I love my spouse. I hope that’s not terribly surprising. Among the things I love: a quirky sense of humor and a quick wit, a love of reading, and a deep compassion for animals and children. Among other creatures, one of our cats is a rescue from a flower pot where he’d been abandoned. We’ve agreed, as part of our informal marriage contract, to skip episodes of our favorite tv shows that show children being hurt, and our family doesn’t watch animal movies when I’m home. I know, how will they grow up properly without watching “Old Yeller?” They can watch it anytime they want, as long as I’m not around to see it.

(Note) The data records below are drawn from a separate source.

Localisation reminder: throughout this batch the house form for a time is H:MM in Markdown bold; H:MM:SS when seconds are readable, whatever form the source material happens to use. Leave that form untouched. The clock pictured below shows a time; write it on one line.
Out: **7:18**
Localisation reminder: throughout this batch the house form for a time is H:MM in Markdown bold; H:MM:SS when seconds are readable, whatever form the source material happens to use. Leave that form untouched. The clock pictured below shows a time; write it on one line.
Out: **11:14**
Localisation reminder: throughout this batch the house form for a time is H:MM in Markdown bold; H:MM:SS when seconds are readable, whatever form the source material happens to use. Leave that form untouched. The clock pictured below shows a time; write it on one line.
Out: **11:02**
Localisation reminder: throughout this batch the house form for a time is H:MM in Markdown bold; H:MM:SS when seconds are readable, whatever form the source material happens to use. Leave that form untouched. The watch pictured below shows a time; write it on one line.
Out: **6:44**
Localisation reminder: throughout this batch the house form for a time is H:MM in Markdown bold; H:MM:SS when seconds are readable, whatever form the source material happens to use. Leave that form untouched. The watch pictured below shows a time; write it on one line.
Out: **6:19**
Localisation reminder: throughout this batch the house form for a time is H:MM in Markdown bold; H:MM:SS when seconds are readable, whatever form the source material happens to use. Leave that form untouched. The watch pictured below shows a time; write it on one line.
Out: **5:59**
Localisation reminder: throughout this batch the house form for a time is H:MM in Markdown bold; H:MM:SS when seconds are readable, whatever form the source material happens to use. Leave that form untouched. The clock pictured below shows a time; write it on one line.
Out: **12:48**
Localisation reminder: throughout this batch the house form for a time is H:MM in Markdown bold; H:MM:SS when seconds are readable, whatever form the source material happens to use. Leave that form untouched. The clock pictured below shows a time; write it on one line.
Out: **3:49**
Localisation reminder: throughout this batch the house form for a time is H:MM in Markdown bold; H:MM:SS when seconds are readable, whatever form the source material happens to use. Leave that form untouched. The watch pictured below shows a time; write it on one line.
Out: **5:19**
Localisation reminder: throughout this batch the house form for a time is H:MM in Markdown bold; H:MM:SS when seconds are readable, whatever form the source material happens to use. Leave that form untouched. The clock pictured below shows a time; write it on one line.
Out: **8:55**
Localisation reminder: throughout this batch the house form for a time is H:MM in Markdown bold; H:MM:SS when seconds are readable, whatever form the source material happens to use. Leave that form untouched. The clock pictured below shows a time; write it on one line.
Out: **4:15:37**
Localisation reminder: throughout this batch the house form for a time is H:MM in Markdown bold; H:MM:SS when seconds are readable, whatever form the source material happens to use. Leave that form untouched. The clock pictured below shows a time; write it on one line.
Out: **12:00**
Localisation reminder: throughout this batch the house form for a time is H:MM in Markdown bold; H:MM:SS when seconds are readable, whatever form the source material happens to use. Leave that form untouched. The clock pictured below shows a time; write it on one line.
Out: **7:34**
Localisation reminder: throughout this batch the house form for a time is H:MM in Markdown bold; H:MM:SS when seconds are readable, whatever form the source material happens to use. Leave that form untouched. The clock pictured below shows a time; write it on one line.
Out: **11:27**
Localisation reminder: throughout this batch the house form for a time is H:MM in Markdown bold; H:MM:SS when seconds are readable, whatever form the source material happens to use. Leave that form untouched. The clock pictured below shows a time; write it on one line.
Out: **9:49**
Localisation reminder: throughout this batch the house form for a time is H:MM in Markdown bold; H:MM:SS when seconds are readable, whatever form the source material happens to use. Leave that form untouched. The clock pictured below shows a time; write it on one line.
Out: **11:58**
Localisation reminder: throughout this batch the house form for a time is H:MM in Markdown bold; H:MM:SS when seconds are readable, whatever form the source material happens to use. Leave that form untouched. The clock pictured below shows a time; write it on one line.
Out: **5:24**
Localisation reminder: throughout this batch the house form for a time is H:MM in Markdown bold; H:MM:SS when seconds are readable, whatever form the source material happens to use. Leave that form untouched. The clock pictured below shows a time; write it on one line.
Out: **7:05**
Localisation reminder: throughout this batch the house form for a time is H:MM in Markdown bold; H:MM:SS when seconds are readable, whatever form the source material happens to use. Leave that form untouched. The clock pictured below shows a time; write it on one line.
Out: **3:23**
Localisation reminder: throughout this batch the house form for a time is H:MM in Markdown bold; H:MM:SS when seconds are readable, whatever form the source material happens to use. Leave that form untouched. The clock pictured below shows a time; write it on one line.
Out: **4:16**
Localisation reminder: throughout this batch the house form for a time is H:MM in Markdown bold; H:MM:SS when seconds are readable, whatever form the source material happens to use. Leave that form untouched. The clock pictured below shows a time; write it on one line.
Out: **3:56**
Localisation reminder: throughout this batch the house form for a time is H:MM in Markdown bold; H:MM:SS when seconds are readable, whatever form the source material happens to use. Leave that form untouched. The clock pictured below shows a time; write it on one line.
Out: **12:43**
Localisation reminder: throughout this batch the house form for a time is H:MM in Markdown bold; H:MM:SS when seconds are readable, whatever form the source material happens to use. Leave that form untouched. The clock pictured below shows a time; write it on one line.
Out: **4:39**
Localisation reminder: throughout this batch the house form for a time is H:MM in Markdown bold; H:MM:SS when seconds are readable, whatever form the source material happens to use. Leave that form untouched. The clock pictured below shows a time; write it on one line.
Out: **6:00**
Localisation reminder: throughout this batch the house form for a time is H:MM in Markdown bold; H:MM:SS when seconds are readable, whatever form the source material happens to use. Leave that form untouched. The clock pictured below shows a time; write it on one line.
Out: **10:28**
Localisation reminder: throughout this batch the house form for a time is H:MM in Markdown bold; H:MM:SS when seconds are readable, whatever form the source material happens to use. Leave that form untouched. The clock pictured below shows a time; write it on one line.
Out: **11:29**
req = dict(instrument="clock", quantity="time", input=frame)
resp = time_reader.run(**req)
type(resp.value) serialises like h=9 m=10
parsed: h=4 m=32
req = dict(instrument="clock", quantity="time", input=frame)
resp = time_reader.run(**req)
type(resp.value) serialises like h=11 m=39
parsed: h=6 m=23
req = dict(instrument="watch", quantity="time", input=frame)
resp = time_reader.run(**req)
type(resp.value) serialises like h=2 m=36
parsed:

Beyond depriving my children of animal movies, there’s something that connects us about what breaks our hearts. A cause or event that breaks both our hearts, makes us more likely to show up to volunteer for a cause, attend a event, or find ways to share childcare so one of us can be present. Heart break motivates us as a team.
I think the same must be true of our relationship with God. When we see the world as God does, we just might find hunger, poverty, violence, and any kind of dehumanization breaking our hearts. What must God feel seeing a child going to bed hungry? What does God feel surveying creation and seeing strip-mined mountains, a plastic trash island in the oceans, and hurricane after devastating hurricane?
This week we’ll ask God to “Break my heart for what breaks yours.” Not to stay in a place of hurt, but rather to be moved to respond to the pain with what else, but love. Not a love of infatuation, easy words and little else. No, a love that reaches out with food for the hungry, comfort for the sick, companionship for the lonely, and care for this beautiful planet we call home.